To-do item: Give back, word for word, the lines in the listing below from the one holding "[28,47,73,63] 2016 -> [62,35,94,46] 2017" down to the one holding "(534, 376) none -> [389,319,421,330] Club", both ends included.

Dataset content:
|---|

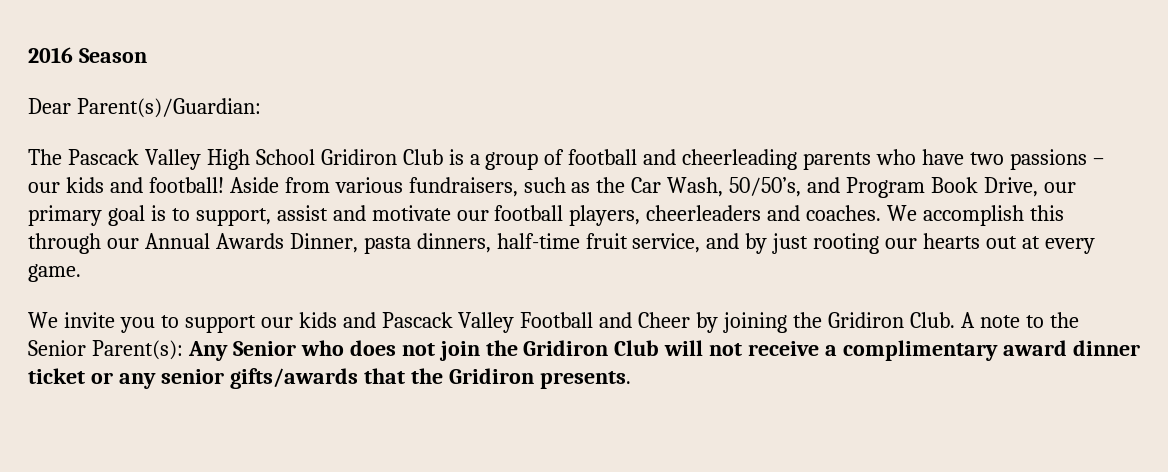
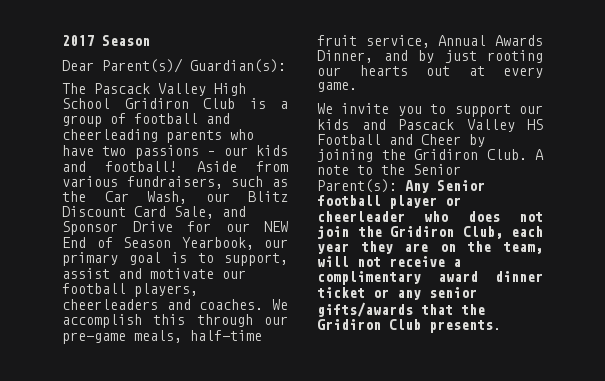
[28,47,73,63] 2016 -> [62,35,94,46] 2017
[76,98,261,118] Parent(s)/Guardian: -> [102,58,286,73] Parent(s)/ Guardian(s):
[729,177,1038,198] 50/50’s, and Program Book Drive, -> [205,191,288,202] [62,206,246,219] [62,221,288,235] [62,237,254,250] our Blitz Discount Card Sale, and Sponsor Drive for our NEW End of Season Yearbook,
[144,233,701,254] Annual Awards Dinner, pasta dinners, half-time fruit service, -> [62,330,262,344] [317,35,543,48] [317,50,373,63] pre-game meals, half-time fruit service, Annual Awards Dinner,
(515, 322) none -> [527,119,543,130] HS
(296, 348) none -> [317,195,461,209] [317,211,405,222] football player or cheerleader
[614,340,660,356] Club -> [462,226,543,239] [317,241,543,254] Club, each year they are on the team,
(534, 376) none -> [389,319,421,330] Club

|---|

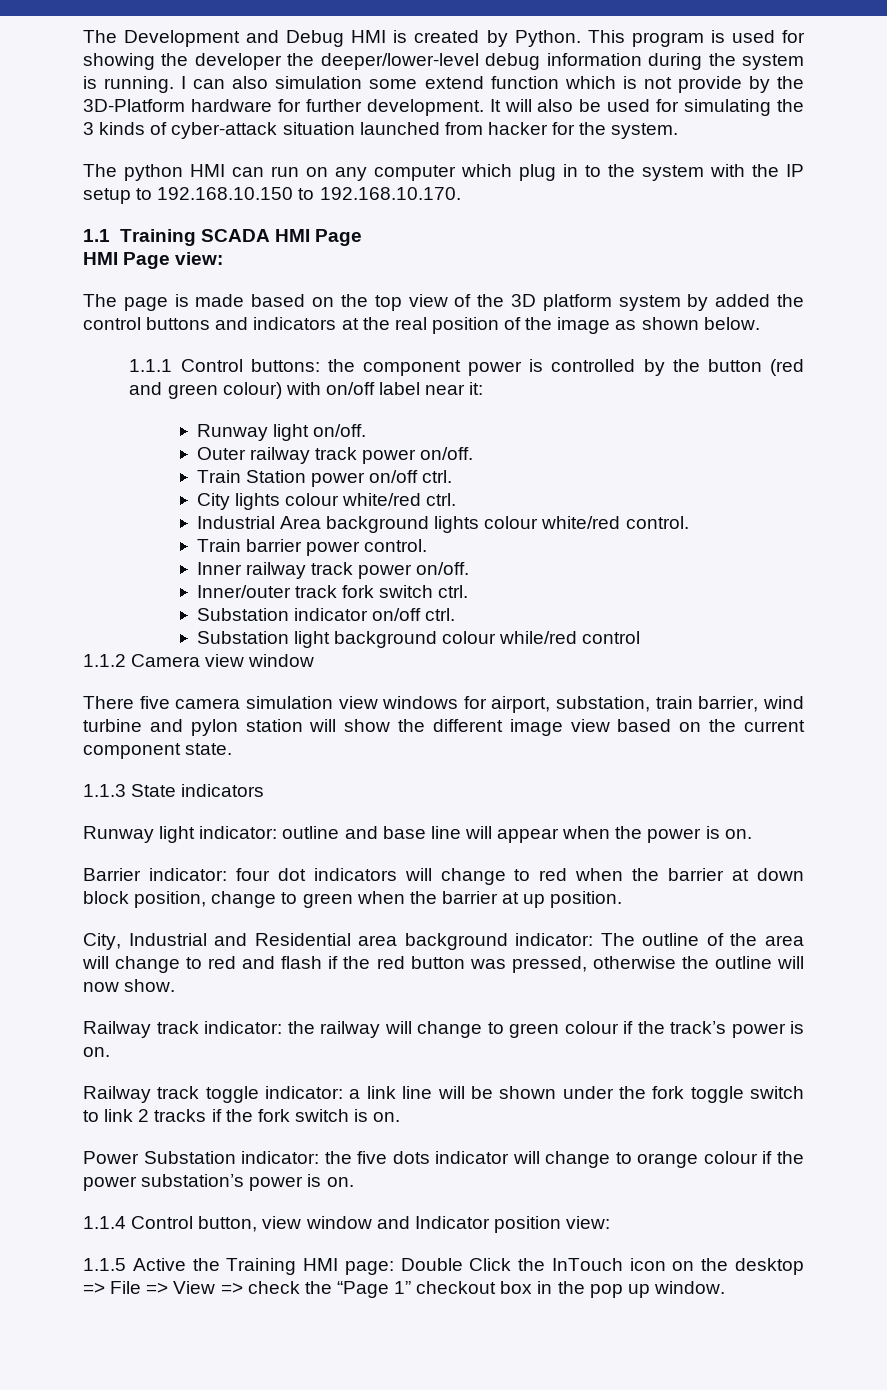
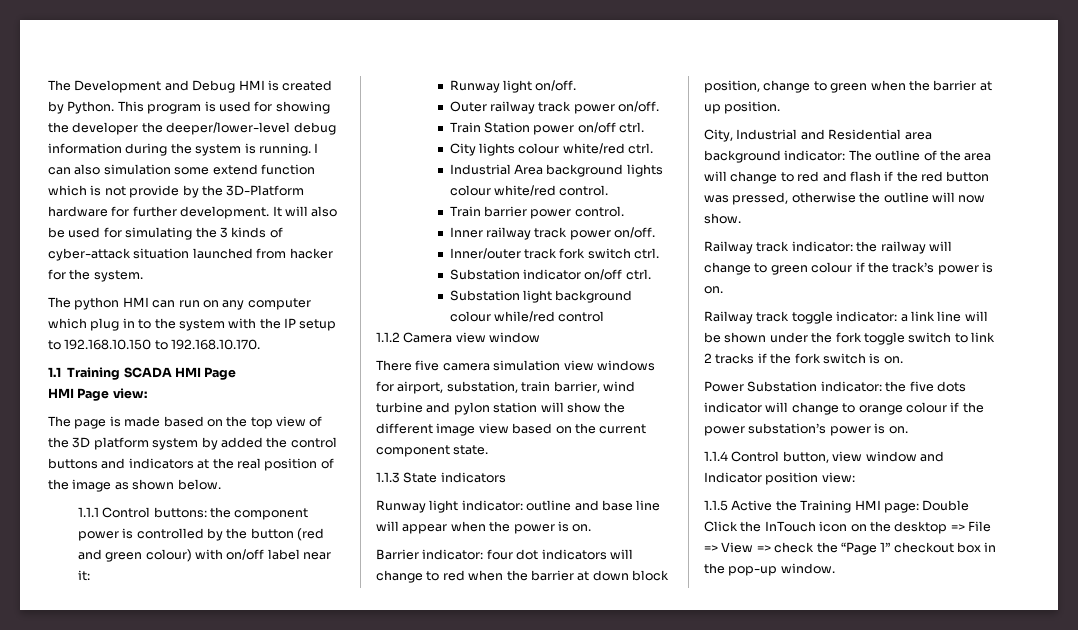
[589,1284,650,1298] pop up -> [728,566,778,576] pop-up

|---|

Result below:
[28,47,73,63] 2016 -> [62,35,94,46] 2017
[76,98,261,118] Parent(s)/Guardian: -> [102,58,286,73] Parent(s)/ Guardian(s):
[729,177,1038,198] 50/50’s, and Program Book Drive, -> [205,191,288,202] [62,206,246,219] [62,221,288,235] [62,237,254,250] our Blitz Discount Card Sale, and Sponsor Drive for our NEW End of Season Yearbook,
[144,233,701,254] Annual Awards Dinner, pasta dinners, half-time fruit service, -> [62,330,262,344] [317,35,543,48] [317,50,373,63] pre-game meals, half-time fruit service, Annual Awards Dinner,
(515, 322) none -> [527,119,543,130] HS
(296, 348) none -> [317,195,461,209] [317,211,405,222] football player or cheerleader
[614,340,660,356] Club -> [462,226,543,239] [317,241,543,254] Club, each year they are on the team,
(534, 376) none -> [389,319,421,330] Club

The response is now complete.